Your assignment: List every line of the entries below as a numbered list, leaving out any blank lines.

Records for the exercise START

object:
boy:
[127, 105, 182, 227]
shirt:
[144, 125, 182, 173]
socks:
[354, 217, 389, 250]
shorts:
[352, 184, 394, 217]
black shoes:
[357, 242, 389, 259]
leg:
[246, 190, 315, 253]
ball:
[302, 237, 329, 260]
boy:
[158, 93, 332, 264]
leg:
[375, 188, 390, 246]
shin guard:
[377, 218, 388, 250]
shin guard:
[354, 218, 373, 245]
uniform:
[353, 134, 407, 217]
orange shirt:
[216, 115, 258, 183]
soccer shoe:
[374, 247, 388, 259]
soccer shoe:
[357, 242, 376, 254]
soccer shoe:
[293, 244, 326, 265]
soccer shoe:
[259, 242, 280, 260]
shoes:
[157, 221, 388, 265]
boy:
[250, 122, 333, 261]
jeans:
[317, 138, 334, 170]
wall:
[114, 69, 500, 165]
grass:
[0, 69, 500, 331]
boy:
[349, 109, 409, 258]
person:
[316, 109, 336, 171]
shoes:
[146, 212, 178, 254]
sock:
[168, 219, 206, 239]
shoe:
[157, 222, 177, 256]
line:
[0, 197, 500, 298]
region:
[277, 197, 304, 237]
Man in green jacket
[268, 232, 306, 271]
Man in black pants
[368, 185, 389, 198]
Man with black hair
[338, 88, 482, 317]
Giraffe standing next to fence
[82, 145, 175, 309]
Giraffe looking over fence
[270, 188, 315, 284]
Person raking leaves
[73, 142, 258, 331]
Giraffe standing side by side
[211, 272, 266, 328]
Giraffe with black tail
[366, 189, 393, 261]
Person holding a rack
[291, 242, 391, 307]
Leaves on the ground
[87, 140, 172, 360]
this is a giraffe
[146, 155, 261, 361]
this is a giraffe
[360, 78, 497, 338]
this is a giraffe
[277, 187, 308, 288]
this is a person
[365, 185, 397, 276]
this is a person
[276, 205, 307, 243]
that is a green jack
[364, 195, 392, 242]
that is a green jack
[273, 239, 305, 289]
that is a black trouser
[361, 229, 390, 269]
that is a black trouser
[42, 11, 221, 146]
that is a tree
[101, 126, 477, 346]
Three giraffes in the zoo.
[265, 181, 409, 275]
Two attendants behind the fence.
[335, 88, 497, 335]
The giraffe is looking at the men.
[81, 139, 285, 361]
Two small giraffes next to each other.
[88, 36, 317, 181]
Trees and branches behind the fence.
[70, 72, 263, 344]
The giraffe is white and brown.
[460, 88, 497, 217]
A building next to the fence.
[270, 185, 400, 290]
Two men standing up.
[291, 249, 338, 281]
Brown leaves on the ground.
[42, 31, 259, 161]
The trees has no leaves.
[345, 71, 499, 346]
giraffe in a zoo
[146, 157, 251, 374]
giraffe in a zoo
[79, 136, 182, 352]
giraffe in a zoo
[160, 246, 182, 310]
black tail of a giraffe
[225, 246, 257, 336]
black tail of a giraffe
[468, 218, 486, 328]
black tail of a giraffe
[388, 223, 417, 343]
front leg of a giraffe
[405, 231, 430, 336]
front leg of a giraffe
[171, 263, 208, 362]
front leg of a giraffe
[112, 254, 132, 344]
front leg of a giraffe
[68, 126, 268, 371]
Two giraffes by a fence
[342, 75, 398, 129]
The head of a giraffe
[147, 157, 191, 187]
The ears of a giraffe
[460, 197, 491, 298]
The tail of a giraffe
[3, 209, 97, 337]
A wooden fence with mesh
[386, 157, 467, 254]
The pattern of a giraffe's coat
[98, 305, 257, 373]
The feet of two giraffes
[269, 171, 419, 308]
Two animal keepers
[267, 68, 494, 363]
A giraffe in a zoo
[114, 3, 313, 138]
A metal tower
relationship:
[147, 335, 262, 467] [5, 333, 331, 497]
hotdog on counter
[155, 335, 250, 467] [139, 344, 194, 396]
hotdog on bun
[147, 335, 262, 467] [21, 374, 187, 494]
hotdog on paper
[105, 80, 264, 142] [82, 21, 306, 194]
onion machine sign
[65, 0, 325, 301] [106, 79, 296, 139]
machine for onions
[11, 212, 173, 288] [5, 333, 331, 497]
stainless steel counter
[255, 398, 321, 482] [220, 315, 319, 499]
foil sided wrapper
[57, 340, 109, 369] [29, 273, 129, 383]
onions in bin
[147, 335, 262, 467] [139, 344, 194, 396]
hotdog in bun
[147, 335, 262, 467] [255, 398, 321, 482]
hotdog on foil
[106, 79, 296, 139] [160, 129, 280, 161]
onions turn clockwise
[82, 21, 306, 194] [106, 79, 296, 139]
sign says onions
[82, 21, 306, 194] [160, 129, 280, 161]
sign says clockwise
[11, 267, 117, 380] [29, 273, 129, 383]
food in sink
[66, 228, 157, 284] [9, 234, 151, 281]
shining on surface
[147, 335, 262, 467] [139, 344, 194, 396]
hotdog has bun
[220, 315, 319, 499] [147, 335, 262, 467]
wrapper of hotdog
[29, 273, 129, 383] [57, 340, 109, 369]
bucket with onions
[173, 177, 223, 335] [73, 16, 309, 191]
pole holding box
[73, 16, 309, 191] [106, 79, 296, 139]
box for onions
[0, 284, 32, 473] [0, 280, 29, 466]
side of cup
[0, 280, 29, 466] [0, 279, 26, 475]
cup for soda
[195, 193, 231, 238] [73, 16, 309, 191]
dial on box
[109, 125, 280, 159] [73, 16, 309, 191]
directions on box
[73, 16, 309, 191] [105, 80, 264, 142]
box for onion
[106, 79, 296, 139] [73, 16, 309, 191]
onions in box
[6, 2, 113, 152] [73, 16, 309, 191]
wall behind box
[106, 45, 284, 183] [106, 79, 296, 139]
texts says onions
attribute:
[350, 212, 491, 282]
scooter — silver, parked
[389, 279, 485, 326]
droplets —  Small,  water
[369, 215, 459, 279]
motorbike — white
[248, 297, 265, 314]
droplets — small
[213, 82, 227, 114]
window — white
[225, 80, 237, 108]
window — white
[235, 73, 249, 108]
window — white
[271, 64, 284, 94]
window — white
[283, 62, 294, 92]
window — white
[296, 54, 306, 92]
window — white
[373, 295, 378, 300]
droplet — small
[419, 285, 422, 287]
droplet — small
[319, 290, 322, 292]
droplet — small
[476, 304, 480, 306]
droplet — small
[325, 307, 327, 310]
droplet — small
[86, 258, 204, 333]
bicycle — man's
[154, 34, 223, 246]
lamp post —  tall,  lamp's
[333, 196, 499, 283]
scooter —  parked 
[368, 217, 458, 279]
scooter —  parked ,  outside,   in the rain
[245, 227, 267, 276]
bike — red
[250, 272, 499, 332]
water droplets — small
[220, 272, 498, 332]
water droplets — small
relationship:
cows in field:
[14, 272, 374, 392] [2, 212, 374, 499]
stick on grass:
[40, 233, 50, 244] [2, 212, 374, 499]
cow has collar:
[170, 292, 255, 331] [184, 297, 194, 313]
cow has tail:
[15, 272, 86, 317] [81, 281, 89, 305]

Records for the exercise END

Written answer:
1. object:
2. boy:
3. [127, 105, 182, 227]
4. shirt:
5. [144, 125, 182, 173]
6. socks:
7. [354, 217, 389, 250]
8. shorts:
9. [352, 184, 394, 217]
10. black shoes:
11. [357, 242, 389, 259]
12. leg:
13. [246, 190, 315, 253]
14. ball:
15. [302, 237, 329, 260]
16. boy:
17. [158, 93, 332, 264]
18. leg:
19. [375, 188, 390, 246]
20. shin guard:
21. [377, 218, 388, 250]
22. shin guard:
23. [354, 218, 373, 245]
24. uniform:
25. [353, 134, 407, 217]
26. orange shirt:
27. [216, 115, 258, 183]
28. soccer shoe:
29. [374, 247, 388, 259]
30. soccer shoe:
31. [357, 242, 376, 254]
32. soccer shoe:
33. [293, 244, 326, 265]
34. soccer shoe:
35. [259, 242, 280, 260]
36. shoes:
37. [157, 221, 388, 265]
38. boy:
39. [250, 122, 333, 261]
40. jeans:
41. [317, 138, 334, 170]
42. wall:
43. [114, 69, 500, 165]
44. grass:
45. [0, 69, 500, 331]
46. boy:
47. [349, 109, 409, 258]
48. person:
49. [316, 109, 336, 171]
50. shoes:
51. [146, 212, 178, 254]
52. sock:
53. [168, 219, 206, 239]
54. shoe:
55. [157, 222, 177, 256]
56. line:
57. [0, 197, 500, 298]
58. region:
59. [277, 197, 304, 237]
60. Man in green jacket
61. [268, 232, 306, 271]
62. Man in black pants
63. [368, 185, 389, 198]
64. Man with black hair
65. [338, 88, 482, 317]
66. Giraffe standing next to fence
67. [82, 145, 175, 309]
68. Giraffe looking over fence
69. [270, 188, 315, 284]
70. Person raking leaves
71. [73, 142, 258, 331]
72. Giraffe standing side by side
73. [211, 272, 266, 328]
74. Giraffe with black tail
75. [366, 189, 393, 261]
76. Person holding a rack
77. [291, 242, 391, 307]
78. Leaves on the ground
79. [87, 140, 172, 360]
80. this is a giraffe
81. [146, 155, 261, 361]
82. this is a giraffe
83. [360, 78, 497, 338]
84. this is a giraffe
85. [277, 187, 308, 288]
86. this is a person
87. [365, 185, 397, 276]
88. this is a person
89. [276, 205, 307, 243]
90. that is a green jack
91. [364, 195, 392, 242]
92. that is a green jack
93. [273, 239, 305, 289]
94. that is a black trouser
95. [361, 229, 390, 269]
96. that is a black trouser
97. [42, 11, 221, 146]
98. that is a tree
99. [101, 126, 477, 346]
100. Three giraffes in the zoo.
101. [265, 181, 409, 275]
102. Two attendants behind the fence.
103. [335, 88, 497, 335]
104. The giraffe is looking at the men.
105. [81, 139, 285, 361]
106. Two small giraffes next to each other.
107. [88, 36, 317, 181]
108. Trees and branches behind the fence.
109. [70, 72, 263, 344]
110. The giraffe is white and brown.
111. [460, 88, 497, 217]
112. A building next to the fence.
113. [270, 185, 400, 290]
114. Two men standing up.
115. [291, 249, 338, 281]
116. Brown leaves on the ground.
117. [42, 31, 259, 161]
118. The trees has no leaves.
119. [345, 71, 499, 346]
120. giraffe in a zoo
121. [146, 157, 251, 374]
122. giraffe in a zoo
123. [79, 136, 182, 352]
124. giraffe in a zoo
125. [160, 246, 182, 310]
126. black tail of a giraffe
127. [225, 246, 257, 336]
128. black tail of a giraffe
129. [468, 218, 486, 328]
130. black tail of a giraffe
131. [388, 223, 417, 343]
132. front leg of a giraffe
133. [405, 231, 430, 336]
134. front leg of a giraffe
135. [171, 263, 208, 362]
136. front leg of a giraffe
137. [112, 254, 132, 344]
138. front leg of a giraffe
139. [68, 126, 268, 371]
140. Two giraffes by a fence
141. [342, 75, 398, 129]
142. The head of a giraffe
143. [147, 157, 191, 187]
144. The ears of a giraffe
145. [460, 197, 491, 298]
146. The tail of a giraffe
147. [3, 209, 97, 337]
148. A wooden fence with mesh
149. [386, 157, 467, 254]
150. The pattern of a giraffe's coat
151. [98, 305, 257, 373]
152. The feet of two giraffes
153. [269, 171, 419, 308]
154. Two animal keepers
155. [267, 68, 494, 363]
156. A giraffe in a zoo
157. [114, 3, 313, 138]
158. A metal tower
159. relationship:
160. [147, 335, 262, 467] [5, 333, 331, 497]
161. hotdog on counter
162. [155, 335, 250, 467] [139, 344, 194, 396]
163. hotdog on bun
164. [147, 335, 262, 467] [21, 374, 187, 494]
165. hotdog on paper
166. [105, 80, 264, 142] [82, 21, 306, 194]
167. onion machine sign
168. [65, 0, 325, 301] [106, 79, 296, 139]
169. machine for onions
170. [11, 212, 173, 288] [5, 333, 331, 497]
171. stainless steel counter
172. [255, 398, 321, 482] [220, 315, 319, 499]
173. foil sided wrapper
174. [57, 340, 109, 369] [29, 273, 129, 383]
175. onions in bin
176. [147, 335, 262, 467] [139, 344, 194, 396]
177. hotdog in bun
178. [147, 335, 262, 467] [255, 398, 321, 482]
179. hotdog on foil
180. [106, 79, 296, 139] [160, 129, 280, 161]
181. onions turn clockwise
182. [82, 21, 306, 194] [106, 79, 296, 139]
183. sign says onions
184. [82, 21, 306, 194] [160, 129, 280, 161]
185. sign says clockwise
186. [11, 267, 117, 380] [29, 273, 129, 383]
187. food in sink
188. [66, 228, 157, 284] [9, 234, 151, 281]
189. shining on surface
190. [147, 335, 262, 467] [139, 344, 194, 396]
191. hotdog has bun
192. [220, 315, 319, 499] [147, 335, 262, 467]
193. wrapper of hotdog
194. [29, 273, 129, 383] [57, 340, 109, 369]
195. bucket with onions
196. [173, 177, 223, 335] [73, 16, 309, 191]
197. pole holding box
198. [73, 16, 309, 191] [106, 79, 296, 139]
199. box for onions
200. [0, 284, 32, 473] [0, 280, 29, 466]
201. side of cup
202. [0, 280, 29, 466] [0, 279, 26, 475]
203. cup for soda
204. [195, 193, 231, 238] [73, 16, 309, 191]
205. dial on box
206. [109, 125, 280, 159] [73, 16, 309, 191]
207. directions on box
208. [73, 16, 309, 191] [105, 80, 264, 142]
209. box for onion
210. [106, 79, 296, 139] [73, 16, 309, 191]
211. onions in box
212. [6, 2, 113, 152] [73, 16, 309, 191]
213. wall behind box
214. [106, 45, 284, 183] [106, 79, 296, 139]
215. texts says onions
216. attribute:
217. [350, 212, 491, 282]
218. scooter — silver, parked
219. [389, 279, 485, 326]
220. droplets —  Small,  water
221. [369, 215, 459, 279]
222. motorbike — white
223. [248, 297, 265, 314]
224. droplets — small
225. [213, 82, 227, 114]
226. window — white
227. [225, 80, 237, 108]
228. window — white
229. [235, 73, 249, 108]
230. window — white
231. [271, 64, 284, 94]
232. window — white
233. [283, 62, 294, 92]
234. window — white
235. [296, 54, 306, 92]
236. window — white
237. [373, 295, 378, 300]
238. droplet — small
239. [419, 285, 422, 287]
240. droplet — small
241. [319, 290, 322, 292]
242. droplet — small
243. [476, 304, 480, 306]
244. droplet — small
245. [325, 307, 327, 310]
246. droplet — small
247. [86, 258, 204, 333]
248. bicycle — man's
249. [154, 34, 223, 246]
250. lamp post —  tall,  lamp's
251. [333, 196, 499, 283]
252. scooter —  parked 
253. [368, 217, 458, 279]
254. scooter —  parked ,  outside,   in the rain
255. [245, 227, 267, 276]
256. bike — red
257. [250, 272, 499, 332]
258. water droplets — small
259. [220, 272, 498, 332]
260. water droplets — small
261. relationship:
262. cows in field:
263. [14, 272, 374, 392] [2, 212, 374, 499]
264. stick on grass:
265. [40, 233, 50, 244] [2, 212, 374, 499]
266. cow has collar:
267. [170, 292, 255, 331] [184, 297, 194, 313]
268. cow has tail:
269. [15, 272, 86, 317] [81, 281, 89, 305]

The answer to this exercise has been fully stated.